Since its formation as a union in 1707, the United Kingdom has struggled with rebellious elements in its more remote regions. Scottish highlanders rebelled more than once in the 18th century, and in the 19th century Ireland demanded its independence and eventually won it in the 20th century. The problems of secessionism have continued into recent decades. EVEL was designed as an attempt to resolve a resulting issue that has been tugging at the United Kingdom’s parliamentary sleeve for many years. Known as the “West Lothian question,” the issue emerged in the 19th century when Ireland was embarking on its course to independence, but resurfaced again in 1977 during discussions about devolving power to Scotland and Wales. Under the suggested new system, Scotland and Wales would gain some independent control over some of their own domestic administration, while Scottish and Welsh parliament members in London would still have full voting powers over all the national laws involving the entire United Kingdom, though England would lack an equivalent power. The parliament member for West Lothian, Tam Dalyell, asked how it was fair that Scottish and Welsh parliament members should have a say over English laws while English parliament members were not afforded an equal influence to the north and west of the border.

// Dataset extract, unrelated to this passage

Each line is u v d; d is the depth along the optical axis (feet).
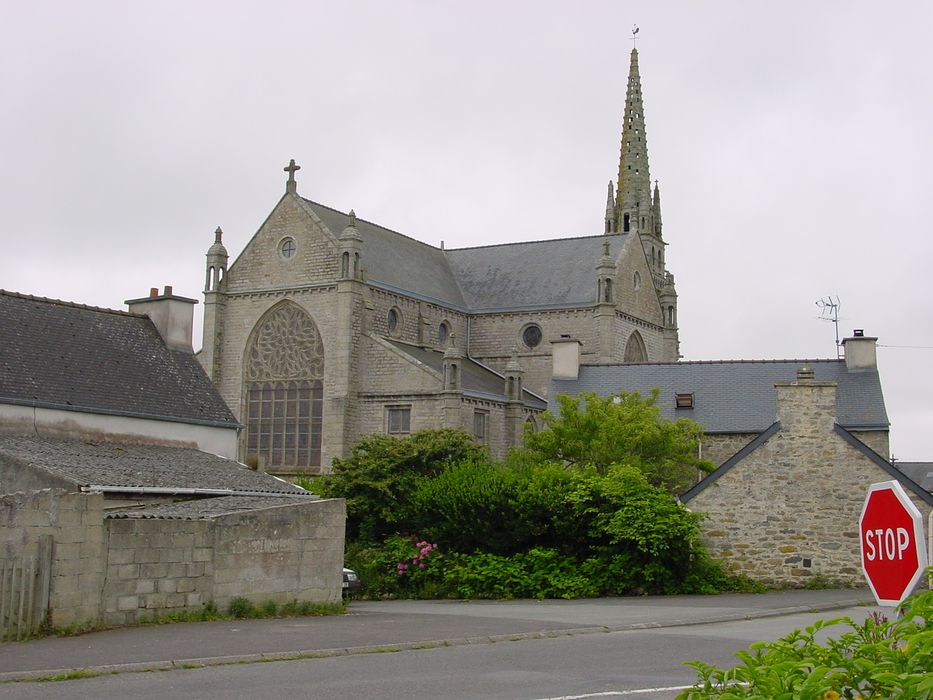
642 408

The referendum that followed the discussions did not lead to devolution, putting the problem on hold for two decades, but it returned in 1997 when another referendum returned a positive result and the Scotland Act saw the creation of a Scottish parliament in 1999. The West Lothian question has thus been in play for the last 16 years, but to a small enough degree that the “unfairness” has been tolerable. This is because the powers afforded to the Scottish parliament have been somewhat limited, and with England making up 84 percent of the United Kingdom’s population and Scotland just 8 percent, English parliament members had influence over such an overwhelming proportion of the laws passed in the United Kingdom as a whole that the discrepancy could be overlooked.

However, the Scottish referendum of 2014 changed the situation. As the referendum approached its climax, the polls began to show an increasing likelihood that the “Out” vote might win, prompting senior members of the Westminster government to rush up to Scotland to hurriedly improve the devolution terms on offer should the Scots choose “In,” which they ultimately did. The terms offered to the Scots appear to have tipped this mildly unbalanced situation into a pronounced enough disequilibrium that the day after the vote, Prime Minister David Cameron announced that he would finally address the West Lothian question as part of the new deal offered to the Scots to reassure English voters.

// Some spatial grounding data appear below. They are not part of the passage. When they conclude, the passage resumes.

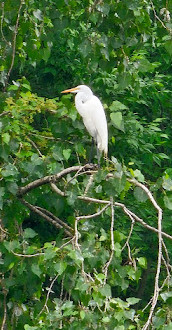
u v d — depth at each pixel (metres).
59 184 11.29
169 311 9.53
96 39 11.23
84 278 9.22
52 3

The EVEL law is the result of that promise. Under the new rules, the speaker of the British Parliament will decide whether or not a new law should be considered “English” — for example, if it does not touch the other three members of the union. Once a law has been labeled as English, it will then be considered only by English parliament members in a separate session, cutting the Scottish, Welsh and Northern Irish parliament members out of the voting before adding them all back in later on in the process. This system is in place now and will be reviewed after a year.

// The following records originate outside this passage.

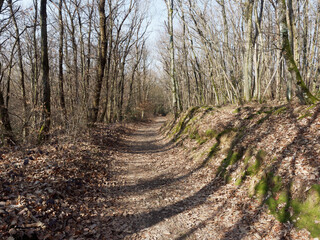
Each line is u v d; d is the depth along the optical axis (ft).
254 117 29.96
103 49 48.88
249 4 37.24
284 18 23.20
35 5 45.42
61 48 42.29
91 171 25.29
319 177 13.85
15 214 12.80
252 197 17.33
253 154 21.52
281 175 16.39
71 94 49.44
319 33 49.19
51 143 30.30
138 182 25.43
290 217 13.43
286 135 20.61
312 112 21.18
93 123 49.16
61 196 16.90
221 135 31.27
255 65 41.68
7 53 50.49
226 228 14.74
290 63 24.06
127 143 53.52
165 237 14.38
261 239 12.92
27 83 65.41
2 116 28.12
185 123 50.29
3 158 22.89
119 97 86.63
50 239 12.41
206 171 26.18
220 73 52.70
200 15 43.86
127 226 15.64
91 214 16.40
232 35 52.49
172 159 35.86
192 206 18.58
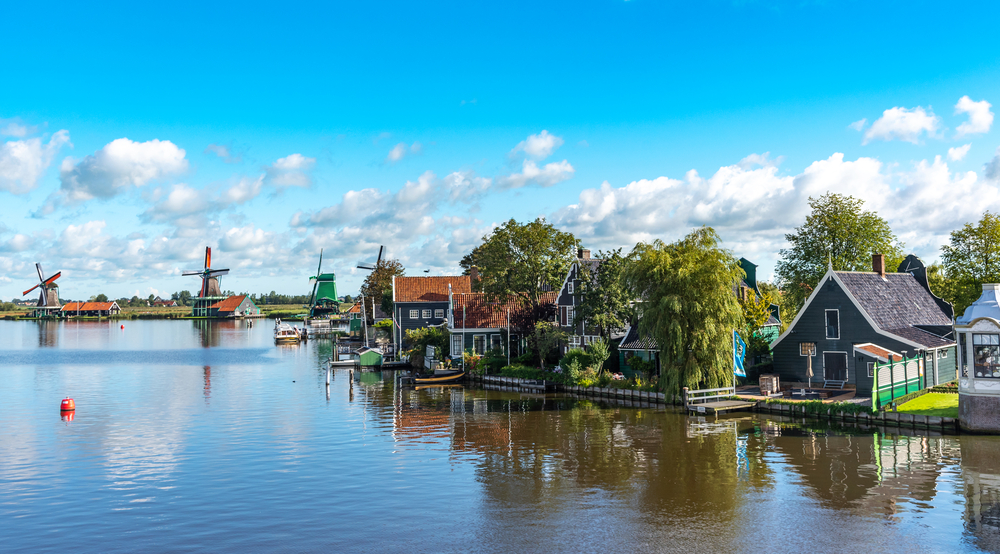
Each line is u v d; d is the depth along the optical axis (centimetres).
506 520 2375
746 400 4497
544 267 6994
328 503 2600
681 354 4528
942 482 2673
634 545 2114
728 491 2648
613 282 5816
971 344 3459
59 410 4966
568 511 2459
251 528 2333
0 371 7875
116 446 3675
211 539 2234
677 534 2200
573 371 5675
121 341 14188
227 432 4053
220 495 2725
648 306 4662
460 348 7362
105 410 4959
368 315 13512
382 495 2698
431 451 3475
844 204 6862
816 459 3086
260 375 7419
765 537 2153
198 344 13112
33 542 2227
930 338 4659
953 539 2102
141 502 2644
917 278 5547
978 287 5669
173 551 2136
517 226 7119
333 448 3575
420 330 8712
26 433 4069
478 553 2080
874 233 6800
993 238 5628
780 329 6600
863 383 4441
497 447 3547
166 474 3067
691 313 4488
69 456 3441
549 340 6269
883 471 2850
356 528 2320
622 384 5256
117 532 2311
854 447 3300
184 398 5584
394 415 4647
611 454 3322
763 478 2812
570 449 3456
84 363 8975
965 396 3494
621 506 2502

It is a flawed solution for several reasons. First, it politicizes the position of the speaker, who will now have to decide whether or not Scottish parliament members are allowed to vote on a matter; historically, the Labour Party has had many more Scottish parliament members than the Conservatives have. Moreover, removing the influence of Scottish, Welsh and Northern Irish parliament members over English matters also removes from them a great deal of influence over the overall workings of Westminster, since England is such a substantial part of the whole. Thus it becomes much harder for a Scottish parliament member to become prime minister (Gordon Brown, a Scot, was Cameron’s predecessor as prime minister), since it would be difficult for a prime minister to rule while locked out of at least some of the domestic vote for 84 percent of the country. Because it diminishes the chances of someone from Scotland, Wales or Northern Ireland getting the top job, EVEL surely will have a corrosive effect on the subnational members’ loyalty to the union as a whole. Members of the Scottish National Party already have loudly denounced the development.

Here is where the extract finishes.